小説「おいしいごはんが食べられますように」(高瀬隼子)
【仕事してくれよ、会社なんだから】
この物語には二人の語り手がいる。一人は、会社では如才ない立ち回りをする独身男・二谷だ。彼は食べ物に対する執着がない。主食はカップ麺と言って良いほどだ。同じ会社の女子社員・芦川とつきあっているが、料理自慢の彼女の作る食事が面倒臭い。
もう一人の語り手は女性で、芦川の後輩社員──したがって二谷の同僚でもある──押尾である。彼女はできる女なので、仕事のイマイチな芦川が疎ましい。
そう、二人が物語るのは芦川のことだ。可愛い彼女は上司や同僚から愛されているばかりか、病弱であることを理由に忙しいときも残業を免除されている。そのお礼とばかりに、毎日のように手の込んだお菓子を作ってきては皆に配る。
そのお菓子を二谷と押尾は食べることなく密かにゴミ箱に捨てている。あるとき、捨てられていたお菓子が出勤した芦川のデスクに乗っていて──。

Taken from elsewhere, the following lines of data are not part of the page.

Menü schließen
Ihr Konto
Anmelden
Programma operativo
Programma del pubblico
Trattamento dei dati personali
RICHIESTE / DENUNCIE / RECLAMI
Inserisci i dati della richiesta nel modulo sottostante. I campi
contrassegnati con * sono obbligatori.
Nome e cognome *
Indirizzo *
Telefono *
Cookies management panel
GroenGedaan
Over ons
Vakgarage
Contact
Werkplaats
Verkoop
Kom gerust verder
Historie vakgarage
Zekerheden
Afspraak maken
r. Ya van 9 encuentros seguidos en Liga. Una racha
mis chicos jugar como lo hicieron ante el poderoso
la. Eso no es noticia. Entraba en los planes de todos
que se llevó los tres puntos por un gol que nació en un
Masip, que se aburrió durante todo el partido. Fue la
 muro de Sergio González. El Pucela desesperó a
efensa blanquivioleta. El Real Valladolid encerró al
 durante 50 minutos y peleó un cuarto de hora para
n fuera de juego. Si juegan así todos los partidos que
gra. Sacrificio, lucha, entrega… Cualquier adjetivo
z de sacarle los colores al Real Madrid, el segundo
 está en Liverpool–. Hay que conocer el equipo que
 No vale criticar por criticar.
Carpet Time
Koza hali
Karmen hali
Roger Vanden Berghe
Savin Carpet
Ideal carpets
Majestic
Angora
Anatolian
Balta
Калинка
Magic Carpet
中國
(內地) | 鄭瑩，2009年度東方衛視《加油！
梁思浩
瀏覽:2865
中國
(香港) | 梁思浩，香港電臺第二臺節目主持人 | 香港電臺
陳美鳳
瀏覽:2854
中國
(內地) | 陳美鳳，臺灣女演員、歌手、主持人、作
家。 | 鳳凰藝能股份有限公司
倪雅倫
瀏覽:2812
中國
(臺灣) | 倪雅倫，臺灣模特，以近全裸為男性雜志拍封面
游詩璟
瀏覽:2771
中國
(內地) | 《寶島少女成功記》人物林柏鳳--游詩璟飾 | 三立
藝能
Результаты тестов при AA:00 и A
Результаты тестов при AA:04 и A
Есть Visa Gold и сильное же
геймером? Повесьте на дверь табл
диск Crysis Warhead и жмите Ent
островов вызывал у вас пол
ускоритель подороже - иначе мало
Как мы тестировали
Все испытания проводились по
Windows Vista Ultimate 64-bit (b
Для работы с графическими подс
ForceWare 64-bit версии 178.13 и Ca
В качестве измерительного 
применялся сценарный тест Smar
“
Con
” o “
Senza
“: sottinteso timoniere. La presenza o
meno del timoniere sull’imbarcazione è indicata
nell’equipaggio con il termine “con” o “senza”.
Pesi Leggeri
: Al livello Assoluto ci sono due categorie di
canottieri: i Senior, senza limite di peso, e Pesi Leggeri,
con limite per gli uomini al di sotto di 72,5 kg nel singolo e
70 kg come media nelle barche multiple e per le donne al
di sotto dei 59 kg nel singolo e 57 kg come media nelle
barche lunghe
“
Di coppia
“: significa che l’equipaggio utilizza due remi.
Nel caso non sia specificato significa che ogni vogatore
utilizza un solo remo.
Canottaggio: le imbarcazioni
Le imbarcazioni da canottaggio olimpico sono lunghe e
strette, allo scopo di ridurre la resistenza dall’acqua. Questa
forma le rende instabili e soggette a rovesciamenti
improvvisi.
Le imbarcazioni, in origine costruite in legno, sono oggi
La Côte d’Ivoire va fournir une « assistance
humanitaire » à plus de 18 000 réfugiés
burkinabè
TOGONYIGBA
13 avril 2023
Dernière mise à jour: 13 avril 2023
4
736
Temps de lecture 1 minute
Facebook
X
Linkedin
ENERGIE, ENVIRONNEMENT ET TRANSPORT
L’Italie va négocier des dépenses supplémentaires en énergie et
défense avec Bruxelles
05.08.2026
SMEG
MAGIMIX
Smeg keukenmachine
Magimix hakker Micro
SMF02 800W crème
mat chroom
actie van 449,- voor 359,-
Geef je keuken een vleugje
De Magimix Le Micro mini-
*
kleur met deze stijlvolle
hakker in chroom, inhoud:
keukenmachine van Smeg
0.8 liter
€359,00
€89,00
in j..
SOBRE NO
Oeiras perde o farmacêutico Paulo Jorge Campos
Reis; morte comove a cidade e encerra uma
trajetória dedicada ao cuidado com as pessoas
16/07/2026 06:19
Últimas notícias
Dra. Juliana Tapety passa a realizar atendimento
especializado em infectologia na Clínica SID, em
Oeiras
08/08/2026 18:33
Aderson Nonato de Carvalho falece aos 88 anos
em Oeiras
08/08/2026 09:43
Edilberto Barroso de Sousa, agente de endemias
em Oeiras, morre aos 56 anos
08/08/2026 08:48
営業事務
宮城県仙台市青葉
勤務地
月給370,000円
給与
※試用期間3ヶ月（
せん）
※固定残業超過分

ニーチェは「弱者は攻撃する『前足』が弱いがゆえにこっそり『善良』と裏で手を結ぶ」と言ったそうだが、芦川は弱者を装っているだけのような気がする。その上で、善良と手を結んでいるように私には見える。
ゴミと化した彼女の作ったお菓子が自分のデスクに置かれていても、何食わぬ顔で平静を保つ強さはあるのだ。そんな彼女を押尾が嫌うのはよくわかる。私も押尾派だ。
「お菓子なんか要らないから、仕事をしてくれよ。会社なのだから──」
私だったら、そう思う。いや、まともな社員は皆、口には出さないもののそう思っているはずだ。
芦川は、そんな空気を感じないのだろうか。だとしたら、やはり彼女のメンタルは只者ではない。しかも「容赦なく可愛い」のだ。弱者なんかじゃない。むしろ最強である。
二谷は、これだけ価値観の異なる芦川と結婚するのだろうか。しちゃうんだろうな。私でもしちゃうと思う。